What is being asked: Write out the part of the rows below that opens with the first line and closes with the line containing "v(33.78, 38.95) *", both included and exactly as they appear, leaving the pictures out of your answer.

Entries supplied:
** Begin **

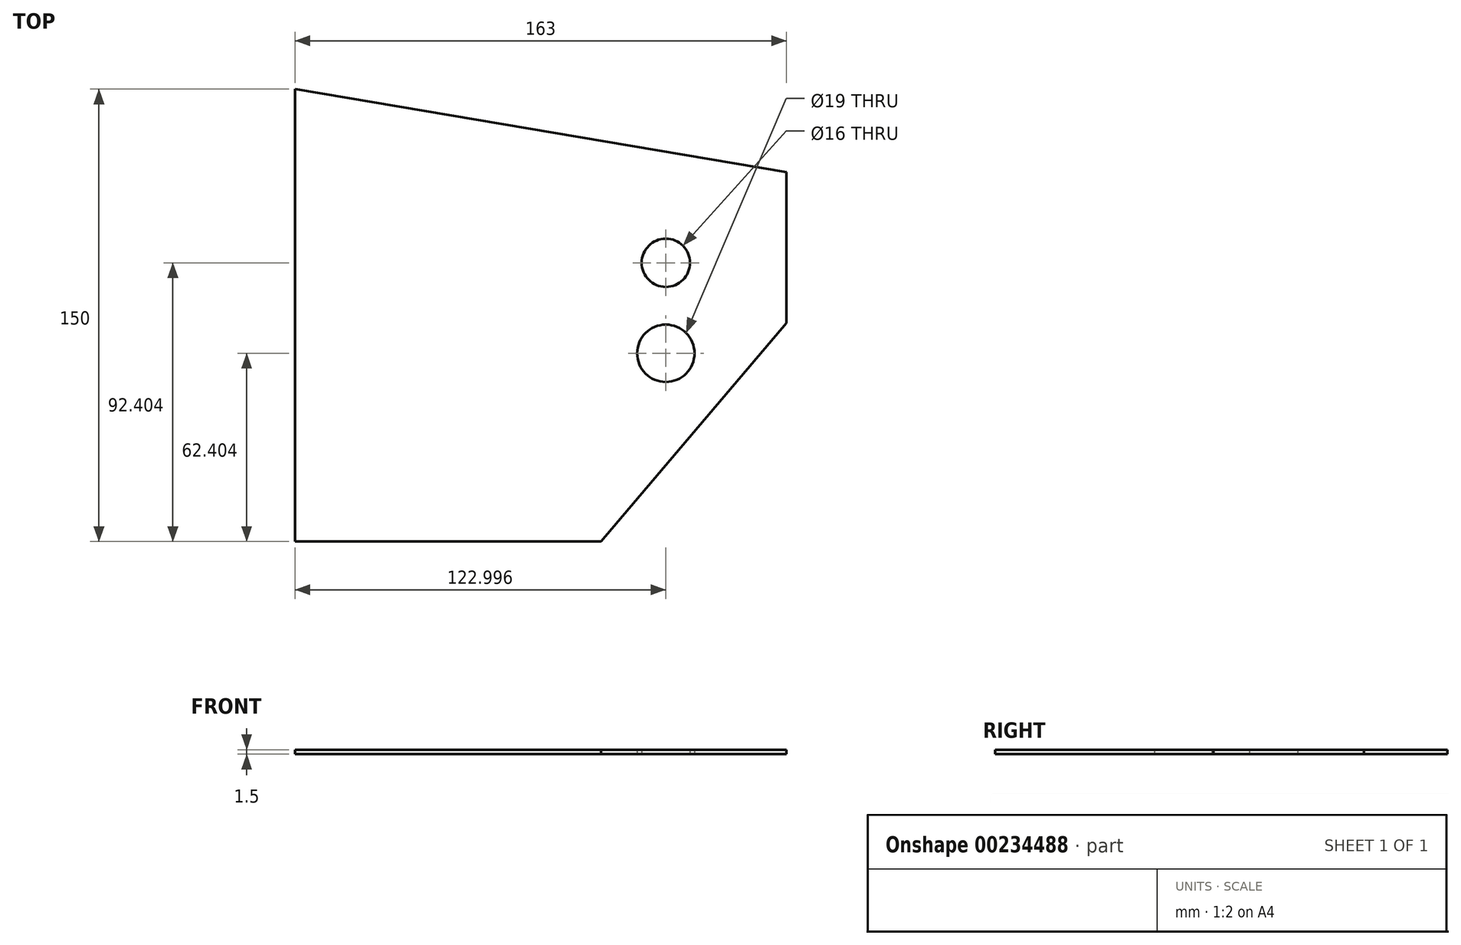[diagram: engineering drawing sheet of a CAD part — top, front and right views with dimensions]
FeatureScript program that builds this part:
annotation { "Feature Type Name" : "Feature", "Feature Type Description" : "" }
export const myFeature = defineFeature(function(context is Context, id is Id, definition is map)
    precondition{}
    {
        {
            var Q0;
            Q0=qCreatedBy(makeId("Top.planeOp"),FACE);
            var sketch = newSketch(context, id + "F0", { "sketchPlane" : qUnion([Q0])});
            skLineSegment(sketch, "E0.top", {"start": v(-89.22, -90.2) * mm, "end": v(12.28, -90.2) * mm});
            skLineSegment(sketch, "E0.left", {"start": v(-89.22, 59.8) * mm, "end": v(-89.22, -90.2) * mm});
            skLineSegment(sketch, "E0.right", {"start": v(73.78, 32.21) * mm, "end": v(73.78, -17.79) * mm});
            skLineSegment(sketch, "E1", {"start": v(12.28, -90.2) * mm, "end": v(73.78, -17.79) * mm});
            skLineSegment(sketch, "E2", {"start": v(73.78, -17.79) * mm, "end": v(73.78, 32.21) * mm, "construction": true});
            skLineSegment(sketch, "E3", {"start": v(-89.22, 59.8) * mm, "end": v(73.78, 32.21) * mm});
            skLineSegment(sketch, "E4", {"start": v(73.78, 32.21) * mm, "end": v(73.78, -81.79) * mm, "construction": true});
            skLineSegment(sketch, "E5", {"start": v(33.78, 38.95) * mm, "end": v(33.78, 10.21) * mm, "construction": true});
            skLineSegment(sketch, "E6", {"start": v(73.78, 32.21) * mm, "end": v(-89.22, 32.21) * mm, "construction": true});
            skLineSegment(sketch, "E7", {"start": v(73.78, 2.21) * mm, "end": v(41.78, 2.21) * mm, "construction": true});
            skLineSegment(sketch, "E8", {"start": v(-89.22, -27.79) * mm, "end": v(24.28, -27.79) * mm, "construction": true});
            skCircle(sketch, "E9", {"center": v(33.78, -27.79) * mm, "radius": 9.5 * mm});
            skCircle(sketch, "E10", {"center": v(33.78, 2.21) * mm, "radius": 8 * mm});
            skLineSegment(sketch, "E11.trimOffspring", {"start": v(33.78, -37.29) * mm, "end": v(33.78, -88.62) * mm, "construction": true});
            skLineSegment(sketch, "E12.trimOffspring", {"start": v(43.28, -27.79) * mm, "end": v(73.78, -27.79) * mm, "construction": true});
            skLineSegment(sketch, "E13.trimOffspring", {"start": v(25.78, 2.21) * mm, "end": v(-89.22, 2.21) * mm, "construction": true});
            skLineSegment(sketch, "E14.trimOffspring", {"start": v(33.78, -5.79) * mm, "end": v(33.78, -18.29) * mm, "construction": true});
            skSolve(sketch);
        }
        {
            var Q0;
            Q0=qSketchRegion(id+"F0",true);
            extrude(context, id + "F1", {"entities" : qUnion([Q0]), "depth" : 1.5 * mm});
        }
    });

** End **

Answer to this task:
[diagram: engineering drawing sheet of a CAD part — top, front and right views with dimensions]
FeatureScript program that builds this part:
annotation { "Feature Type Name" : "Feature", "Feature Type Description" : "" }
export const myFeature = defineFeature(function(context is Context, id is Id, definition is map)
    precondition{}
    {
        {
            var Q0;
            Q0=qCreatedBy(makeId("Top.planeOp"),FACE);
            var sketch = newSketch(context, id + "F0", { "sketchPlane" : qUnion([Q0])});
            skLineSegment(sketch, "E0.top", {"start": v(-89.22, -90.2) * mm, "end": v(12.28, -90.2) * mm});
            skLineSegment(sketch, "E0.left", {"start": v(-89.22, 59.8) * mm, "end": v(-89.22, -90.2) * mm});
            skLineSegment(sketch, "E0.right", {"start": v(73.78, 32.21) * mm, "end": v(73.78, -17.79) * mm});
            skLineSegment(sketch, "E1", {"start": v(12.28, -90.2) * mm, "end": v(73.78, -17.79) * mm});
            skLineSegment(sketch, "E2", {"start": v(73.78, -17.79) * mm, "end": v(73.78, 32.21) * mm, "construction": true});
            skLineSegment(sketch, "E3", {"start": v(-89.22, 59.8) * mm, "end": v(73.78, 32.21) * mm});
            skLineSegment(sketch, "E4", {"start": v(73.78, 32.21) * mm, "end": v(73.78, -81.79) * mm, "construction": true});
            skLineSegment(sketch, "E5", {"start": v(33.78, 38.95) * mm, "end": v(33.78, 10.21) * mm, "construction": true});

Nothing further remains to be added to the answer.